- Work instruction a: In the Kung Fu forum excerpt, by whom are Kung Fu schools in China said to be getting bullied?

── Selected passage ──

Kung Fu. If you dedicate the time to it, its by far the most healthy, best way to rejuvenate yourself and keep your body flexible and nimble, super important. And its extremely practical for 99% of every day self defense situations you'll ever come across, and it's moves are a very strong deterrent to people who aren't highly trained. You're never going to be mugged by a highly trained martial artist.

But just carry a gun and go be healthy.


----------



## Hanzou (Aug 24, 2018)

Unfortunately there are far too many Kung Fu schools in western countries that teach utter and complete nonsense. Even Kung Fu schools in China are getting bullied by a mediocre MMA guy who is exposing and embarrassing them.

If you want to learn about Chinese culture and how to dance with exotic weapons, by all means.

If you want to defend yourself, look elsewhere.


----------



## LastGasp (Aug 24, 2018)

───

- Work instruction b: Reproduce the rows from the first one through the row containing "Service was good, didn’t", substituting "Press Room" for "Newsroom" and leaving everything else unchanged.

── Records for this exercise ──

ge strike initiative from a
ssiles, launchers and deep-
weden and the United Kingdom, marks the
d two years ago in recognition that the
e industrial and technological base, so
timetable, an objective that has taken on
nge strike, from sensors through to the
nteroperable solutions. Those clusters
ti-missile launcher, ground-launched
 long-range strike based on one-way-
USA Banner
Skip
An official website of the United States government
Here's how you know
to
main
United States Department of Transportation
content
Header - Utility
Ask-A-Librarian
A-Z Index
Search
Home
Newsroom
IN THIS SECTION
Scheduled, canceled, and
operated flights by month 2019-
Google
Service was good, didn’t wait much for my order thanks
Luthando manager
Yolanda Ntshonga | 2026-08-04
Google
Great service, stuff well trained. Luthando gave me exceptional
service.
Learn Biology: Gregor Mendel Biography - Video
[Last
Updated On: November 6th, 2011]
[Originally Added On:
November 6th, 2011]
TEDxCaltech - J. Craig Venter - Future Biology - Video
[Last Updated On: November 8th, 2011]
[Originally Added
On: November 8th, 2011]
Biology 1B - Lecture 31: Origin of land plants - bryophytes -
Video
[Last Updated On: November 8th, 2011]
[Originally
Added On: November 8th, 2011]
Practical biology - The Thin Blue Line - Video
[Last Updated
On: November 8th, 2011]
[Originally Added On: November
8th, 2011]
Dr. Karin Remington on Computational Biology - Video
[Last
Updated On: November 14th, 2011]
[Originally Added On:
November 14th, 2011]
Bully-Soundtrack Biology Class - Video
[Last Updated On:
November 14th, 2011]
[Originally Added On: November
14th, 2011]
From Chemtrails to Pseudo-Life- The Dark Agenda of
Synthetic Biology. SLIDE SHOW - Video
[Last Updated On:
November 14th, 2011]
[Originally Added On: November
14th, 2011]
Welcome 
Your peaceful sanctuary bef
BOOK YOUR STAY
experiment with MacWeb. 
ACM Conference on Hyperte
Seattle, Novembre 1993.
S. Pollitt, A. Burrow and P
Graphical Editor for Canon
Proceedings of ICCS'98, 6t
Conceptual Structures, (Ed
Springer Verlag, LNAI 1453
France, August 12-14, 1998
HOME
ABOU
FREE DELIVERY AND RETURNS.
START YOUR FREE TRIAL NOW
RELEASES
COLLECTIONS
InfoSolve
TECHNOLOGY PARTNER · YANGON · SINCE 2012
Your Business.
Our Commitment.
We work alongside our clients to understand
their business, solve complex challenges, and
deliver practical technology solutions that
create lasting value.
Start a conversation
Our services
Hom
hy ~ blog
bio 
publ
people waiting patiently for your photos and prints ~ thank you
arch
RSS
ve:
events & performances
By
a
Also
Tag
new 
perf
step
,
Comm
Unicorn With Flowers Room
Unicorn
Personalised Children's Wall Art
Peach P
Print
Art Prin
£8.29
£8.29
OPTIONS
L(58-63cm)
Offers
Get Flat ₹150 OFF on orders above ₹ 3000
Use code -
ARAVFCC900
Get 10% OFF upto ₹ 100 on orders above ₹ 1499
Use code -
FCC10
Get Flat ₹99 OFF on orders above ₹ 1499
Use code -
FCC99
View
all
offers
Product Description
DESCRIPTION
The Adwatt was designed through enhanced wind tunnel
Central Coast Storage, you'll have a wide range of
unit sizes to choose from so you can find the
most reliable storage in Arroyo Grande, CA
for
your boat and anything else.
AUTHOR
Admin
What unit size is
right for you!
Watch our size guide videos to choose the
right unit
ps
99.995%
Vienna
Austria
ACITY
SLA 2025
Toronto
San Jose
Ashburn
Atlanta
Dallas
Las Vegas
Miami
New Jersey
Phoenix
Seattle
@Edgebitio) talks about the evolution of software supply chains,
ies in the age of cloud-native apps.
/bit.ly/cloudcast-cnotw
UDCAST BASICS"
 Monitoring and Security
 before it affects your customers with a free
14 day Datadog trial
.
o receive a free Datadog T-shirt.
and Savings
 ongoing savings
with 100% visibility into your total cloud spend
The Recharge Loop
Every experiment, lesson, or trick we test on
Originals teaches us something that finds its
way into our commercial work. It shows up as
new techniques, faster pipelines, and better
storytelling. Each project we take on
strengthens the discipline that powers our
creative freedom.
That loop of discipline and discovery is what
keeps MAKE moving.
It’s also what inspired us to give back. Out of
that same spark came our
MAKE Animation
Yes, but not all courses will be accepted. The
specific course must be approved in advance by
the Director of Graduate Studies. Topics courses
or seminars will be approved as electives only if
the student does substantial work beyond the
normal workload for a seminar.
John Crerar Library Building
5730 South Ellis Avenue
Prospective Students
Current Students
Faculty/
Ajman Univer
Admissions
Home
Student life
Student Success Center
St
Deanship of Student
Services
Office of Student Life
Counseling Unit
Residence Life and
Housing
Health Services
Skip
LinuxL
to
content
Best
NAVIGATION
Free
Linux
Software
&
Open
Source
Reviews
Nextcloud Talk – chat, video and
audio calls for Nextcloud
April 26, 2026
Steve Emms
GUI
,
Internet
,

───

- Exercise result a: A mediocre MMA guy who is exposing and embarrassing them.

- Exercise result b:
ge strike initiative from a
ssiles, launchers and deep-
weden and the United Kingdom, marks the
d two years ago in recognition that the
e industrial and technological base, so
timetable, an objective that has taken on
nge strike, from sensors through to the
nteroperable solutions. Those clusters
ti-missile launcher, ground-launched
 long-range strike based on one-way-
USA Banner
Skip
An official website of the United States government
Here's how you know
to
main
United States Department of Transportation
content
Header - Utility
Ask-A-Librarian
A-Z Index
Search
Home
Press Room
IN THIS SECTION
Scheduled, canceled, and
operated flights by month 2019-
Google
Service was good, didn’t wait much for my order thanks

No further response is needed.